Problem to work on:
This task is to restate all of the entries exactly.

Data excerpts:
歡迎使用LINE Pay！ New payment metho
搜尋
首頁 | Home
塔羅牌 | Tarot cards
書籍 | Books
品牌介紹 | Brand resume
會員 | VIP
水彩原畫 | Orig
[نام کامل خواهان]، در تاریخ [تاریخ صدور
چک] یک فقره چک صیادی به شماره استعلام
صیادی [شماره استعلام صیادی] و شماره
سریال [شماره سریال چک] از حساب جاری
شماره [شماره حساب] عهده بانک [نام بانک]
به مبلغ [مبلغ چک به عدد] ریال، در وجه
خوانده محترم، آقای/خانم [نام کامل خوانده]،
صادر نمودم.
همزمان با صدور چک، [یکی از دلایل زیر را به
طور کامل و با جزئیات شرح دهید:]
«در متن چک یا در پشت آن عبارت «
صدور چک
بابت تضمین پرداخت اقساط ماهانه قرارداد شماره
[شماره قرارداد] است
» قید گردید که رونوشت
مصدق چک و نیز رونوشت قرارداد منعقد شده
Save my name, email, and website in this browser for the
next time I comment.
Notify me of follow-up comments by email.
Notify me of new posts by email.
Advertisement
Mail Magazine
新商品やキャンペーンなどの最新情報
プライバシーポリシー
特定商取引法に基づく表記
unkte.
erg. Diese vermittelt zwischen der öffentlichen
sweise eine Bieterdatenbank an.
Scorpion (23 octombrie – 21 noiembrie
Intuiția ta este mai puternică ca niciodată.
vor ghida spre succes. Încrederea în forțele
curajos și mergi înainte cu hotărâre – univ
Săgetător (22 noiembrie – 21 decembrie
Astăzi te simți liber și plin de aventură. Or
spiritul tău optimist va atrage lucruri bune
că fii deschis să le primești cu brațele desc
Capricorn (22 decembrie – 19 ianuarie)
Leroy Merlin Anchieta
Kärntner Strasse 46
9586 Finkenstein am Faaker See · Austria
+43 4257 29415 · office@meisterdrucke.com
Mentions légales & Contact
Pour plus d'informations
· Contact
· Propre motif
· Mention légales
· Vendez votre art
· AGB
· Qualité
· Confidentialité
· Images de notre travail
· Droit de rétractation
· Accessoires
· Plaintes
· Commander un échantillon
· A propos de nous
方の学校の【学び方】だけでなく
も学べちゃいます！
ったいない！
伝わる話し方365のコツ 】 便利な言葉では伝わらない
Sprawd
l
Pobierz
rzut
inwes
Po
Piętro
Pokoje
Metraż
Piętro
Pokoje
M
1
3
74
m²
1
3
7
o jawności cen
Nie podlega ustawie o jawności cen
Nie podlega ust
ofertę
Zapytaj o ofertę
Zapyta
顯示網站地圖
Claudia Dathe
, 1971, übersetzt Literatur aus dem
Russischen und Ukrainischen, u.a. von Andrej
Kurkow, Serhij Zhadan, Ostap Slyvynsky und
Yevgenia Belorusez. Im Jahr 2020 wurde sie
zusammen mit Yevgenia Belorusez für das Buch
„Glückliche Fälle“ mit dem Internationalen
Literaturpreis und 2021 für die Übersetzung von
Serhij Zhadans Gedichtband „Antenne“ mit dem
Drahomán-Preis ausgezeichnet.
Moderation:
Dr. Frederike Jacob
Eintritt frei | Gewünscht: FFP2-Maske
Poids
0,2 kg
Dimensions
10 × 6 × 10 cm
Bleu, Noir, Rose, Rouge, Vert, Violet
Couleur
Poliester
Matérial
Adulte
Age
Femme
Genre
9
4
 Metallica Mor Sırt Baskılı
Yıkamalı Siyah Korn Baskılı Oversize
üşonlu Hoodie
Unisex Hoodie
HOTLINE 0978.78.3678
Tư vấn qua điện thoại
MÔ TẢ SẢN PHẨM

Result:
歡迎使用LINE Pay！ New payment metho
搜尋
首頁 | Home
塔羅牌 | Tarot cards
書籍 | Books
品牌介紹 | Brand resume
會員 | VIP
水彩原畫 | Orig
[نام کامل خواهان]، در تاریخ [تاریخ صدور
چک] یک فقره چک صیادی به شماره استعلام
صیادی [شماره استعلام صیادی] و شماره
سریال [شماره سریال چک] از حساب جاری
شماره [شماره حساب] عهده بانک [نام بانک]
به مبلغ [مبلغ چک به عدد] ریال، در وجه
خوانده محترم، آقای/خانم [نام کامل خوانده]،
صادر نمودم.
همزمان با صدور چک، [یکی از دلایل زیر را به
طور کامل و با جزئیات شرح دهید:]
«در متن چک یا در پشت آن عبارت «
صدور چک
بابت تضمین پرداخت اقساط ماهانه قرارداد شماره
[شماره قرارداد] است
» قید گردید که رونوشت
مصدق چک و نیز رونوشت قرارداد منعقد شده
Save my name, email, and website in this browser for the
next time I comment.
Notify me of follow-up comments by email.
Notify me of new posts by email.
Advertisement
Mail Magazine
新商品やキャンペーンなどの最新情報
プライバシーポリシー
特定商取引法に基づく表記
unkte.
erg. Diese vermittelt zwischen der öffentlichen
sweise eine Bieterdatenbank an.
Scorpion (23 octombrie – 21 noiembrie
Intuiția ta este mai puternică ca niciodată.
vor ghida spre succes. Încrederea în forțele
curajos și mergi înainte cu hotărâre – univ
Săgetător (22 noiembrie – 21 decembrie
Astăzi te simți liber și plin de aventură. Or
spiritul tău optimist va atrage lucruri bune
că fii deschis să le primești cu brațele desc
Capricorn (22 decembrie – 19 ianuarie)
Leroy Merlin Anchieta
Kärntner Strasse 46
9586 Finkenstein am Faaker See · Austria
+43 4257 29415 · office@meisterdrucke.com
Mentions légales & Contact
Pour plus d'informations
· Contact
· Propre motif
· Mention légales
· Vendez votre art
· AGB
· Qualité
· Confidentialité
· Images de notre travail
· Droit de rétractation
· Accessoires
· Plaintes
· Commander un échantillon
· A propos de nous
方の学校の【学び方】だけでなく
も学べちゃいます！
ったいない！
伝わる話し方365のコツ 】 便利な言葉では伝わらない
Sprawd
l
Pobierz
rzut
inwes
Po
Piętro
Pokoje
Metraż
Piętro
Pokoje
M
1
3
74
m²
1
3
7
o jawności cen
Nie podlega ustawie o jawności cen
Nie podlega ust
ofertę
Zapytaj o ofertę
Zapyta
顯示網站地圖
Claudia Dathe
, 1971, übersetzt Literatur aus dem
Russischen und Ukrainischen, u.a. von Andrej
Kurkow, Serhij Zhadan, Ostap Slyvynsky und
Yevgenia Belorusez. Im Jahr 2020 wurde sie
zusammen mit Yevgenia Belorusez für das Buch
„Glückliche Fälle“ mit dem Internationalen
Literaturpreis und 2021 für die Übersetzung von
Serhij Zhadans Gedichtband „Antenne“ mit dem
Drahomán-Preis ausgezeichnet.
Moderation:
Dr. Frederike Jacob
Eintritt frei | Gewünscht: FFP2-Maske
Poids
0,2 kg
Dimensions
10 × 6 × 10 cm
Bleu, Noir, Rose, Rouge, Vert, Violet
Couleur
Poliester
Matérial
Adulte
Age
Femme
Genre
9
4
 Metallica Mor Sırt Baskılı
Yıkamalı Siyah Korn Baskılı Oversize
üşonlu Hoodie
Unisex Hoodie
HOTLINE 0978.78.3678
Tư vấn qua điện thoại
MÔ TẢ SẢN PHẨM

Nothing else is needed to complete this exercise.